Now, as far as the book/movie is concerned, would someone spoil it for me? What’s in the book that’s not in the movie?

As I misremember from the stories that came out at the time:

The book ended with a banquet in which Hannible and Clairce ate Will Graham’s brain while he was still alive.

Whether Hannibal Lecter was born a monster.

The novel Hannibal shows the early life of Lecter, before WW II destroys his parents’ estate in Lithuania (killing both his parents) and Nazi deserters eat his beloved younger sister Mischa. There are some sensitive scenes of him helping Mischa.

We also learn about Mason Verger:

Mason Verger is revealed to have beaten up smaller children, raped his sister Margot and broken her arm, and masturbated in class, all probably taking advantage of his rich-kid status.

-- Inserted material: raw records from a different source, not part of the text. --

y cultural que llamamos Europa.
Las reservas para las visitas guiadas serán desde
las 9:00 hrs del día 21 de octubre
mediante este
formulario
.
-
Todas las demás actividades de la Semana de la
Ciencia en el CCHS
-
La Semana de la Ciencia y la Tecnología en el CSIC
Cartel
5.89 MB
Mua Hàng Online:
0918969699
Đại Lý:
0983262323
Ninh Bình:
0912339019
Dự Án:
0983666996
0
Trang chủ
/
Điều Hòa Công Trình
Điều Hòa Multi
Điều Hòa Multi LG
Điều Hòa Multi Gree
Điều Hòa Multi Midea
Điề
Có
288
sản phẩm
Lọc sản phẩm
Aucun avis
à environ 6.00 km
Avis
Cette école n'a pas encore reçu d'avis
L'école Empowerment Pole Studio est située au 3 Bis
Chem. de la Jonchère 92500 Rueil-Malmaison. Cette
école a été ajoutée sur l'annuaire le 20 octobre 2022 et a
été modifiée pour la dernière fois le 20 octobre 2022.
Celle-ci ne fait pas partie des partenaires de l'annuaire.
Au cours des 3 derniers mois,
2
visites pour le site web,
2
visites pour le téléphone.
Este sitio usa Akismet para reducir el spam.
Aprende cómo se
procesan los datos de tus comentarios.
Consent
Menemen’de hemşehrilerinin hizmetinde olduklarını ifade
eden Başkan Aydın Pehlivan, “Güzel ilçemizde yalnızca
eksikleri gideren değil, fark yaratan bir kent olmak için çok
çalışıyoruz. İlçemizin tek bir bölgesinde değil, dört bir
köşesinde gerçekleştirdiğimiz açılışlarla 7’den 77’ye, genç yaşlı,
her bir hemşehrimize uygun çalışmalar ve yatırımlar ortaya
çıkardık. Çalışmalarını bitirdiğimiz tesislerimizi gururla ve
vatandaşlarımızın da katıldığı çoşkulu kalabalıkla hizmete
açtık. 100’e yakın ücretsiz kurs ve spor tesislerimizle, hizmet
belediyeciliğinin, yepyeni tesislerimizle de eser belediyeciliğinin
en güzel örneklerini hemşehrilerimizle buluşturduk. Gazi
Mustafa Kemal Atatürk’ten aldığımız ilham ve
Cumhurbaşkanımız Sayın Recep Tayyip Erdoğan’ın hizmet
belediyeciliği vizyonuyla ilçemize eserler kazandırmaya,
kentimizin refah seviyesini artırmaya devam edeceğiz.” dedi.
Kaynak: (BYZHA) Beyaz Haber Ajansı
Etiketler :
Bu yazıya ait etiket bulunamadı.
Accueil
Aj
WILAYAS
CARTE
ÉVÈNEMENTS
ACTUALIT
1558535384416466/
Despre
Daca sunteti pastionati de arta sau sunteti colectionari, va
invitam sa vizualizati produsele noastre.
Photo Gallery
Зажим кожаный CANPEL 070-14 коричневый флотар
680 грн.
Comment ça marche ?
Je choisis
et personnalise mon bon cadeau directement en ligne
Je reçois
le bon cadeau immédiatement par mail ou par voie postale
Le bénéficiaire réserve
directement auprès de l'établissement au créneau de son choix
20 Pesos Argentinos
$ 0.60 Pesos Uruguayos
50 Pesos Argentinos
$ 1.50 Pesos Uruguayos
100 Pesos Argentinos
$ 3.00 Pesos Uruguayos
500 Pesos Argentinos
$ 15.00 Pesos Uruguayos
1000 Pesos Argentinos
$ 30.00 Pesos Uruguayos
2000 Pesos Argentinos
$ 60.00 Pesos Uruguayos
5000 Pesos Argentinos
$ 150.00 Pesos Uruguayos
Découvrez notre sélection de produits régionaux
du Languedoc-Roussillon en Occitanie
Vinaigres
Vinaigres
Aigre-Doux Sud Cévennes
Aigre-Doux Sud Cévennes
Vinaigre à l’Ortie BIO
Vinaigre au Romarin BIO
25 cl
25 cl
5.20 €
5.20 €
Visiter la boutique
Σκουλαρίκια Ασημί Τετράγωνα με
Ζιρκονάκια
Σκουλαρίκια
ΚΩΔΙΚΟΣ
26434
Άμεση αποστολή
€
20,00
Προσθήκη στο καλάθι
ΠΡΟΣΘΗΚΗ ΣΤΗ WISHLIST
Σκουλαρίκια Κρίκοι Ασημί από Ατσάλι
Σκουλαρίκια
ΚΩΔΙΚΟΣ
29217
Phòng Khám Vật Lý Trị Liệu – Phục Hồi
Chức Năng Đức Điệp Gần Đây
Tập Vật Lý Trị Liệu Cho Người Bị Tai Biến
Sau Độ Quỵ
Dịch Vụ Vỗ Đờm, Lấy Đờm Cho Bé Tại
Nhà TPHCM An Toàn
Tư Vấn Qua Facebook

If you saw the movie and didn’t read the novel, you didn’t know this.

I repeat, hurray for Hollywood.

It was someone else’s brain.

Mason didn’t just beat up smaller kids, he molested them- tho now being crippled, he uses his children’s home to mess with kids heads & flavor his cocktails with their tears.

Funny the book’s getting so much praise.

I thought it was the worst book I have ever read, by a wide margin. Of the hundreds and hundreds and thousands of books I’ve read, “Hannibal” was easily, far and away the worst. An absolute waste of paper. A self-parody at best.

The movie can’t possibly be as bad.

This would be hyperbole? :dubious:

I find it hard to believe that youve NEVER read a single book worse. :smiley: I mean, even if you didn’t like it, surely there is a math textbook or something…

Ditto. Absolutely horrid. And I liked Harris’ other books a great deal.

Paul Krendle, I think his name was. We saw him briefly in Silence of the Lambs during Lecter’s trip to Tennessee to see the Senator, but he was not played by Ray Liotta then. :smiley:

And for those who need a reminder to the ending of the book:

Hannibal brainwashes Clarice using her pain over her lost father (it helped that he had Mr. Starling’s skeleton). Also, Hannibal sees Clarice as a replacement for his sister. They become a couple, and Hannibal has Clarice programmed so that if she hears a certain note of music she snaps out of it. In the end, Barney spots them in South America.

Sorry for the nitpick, but it was Paul Krendler.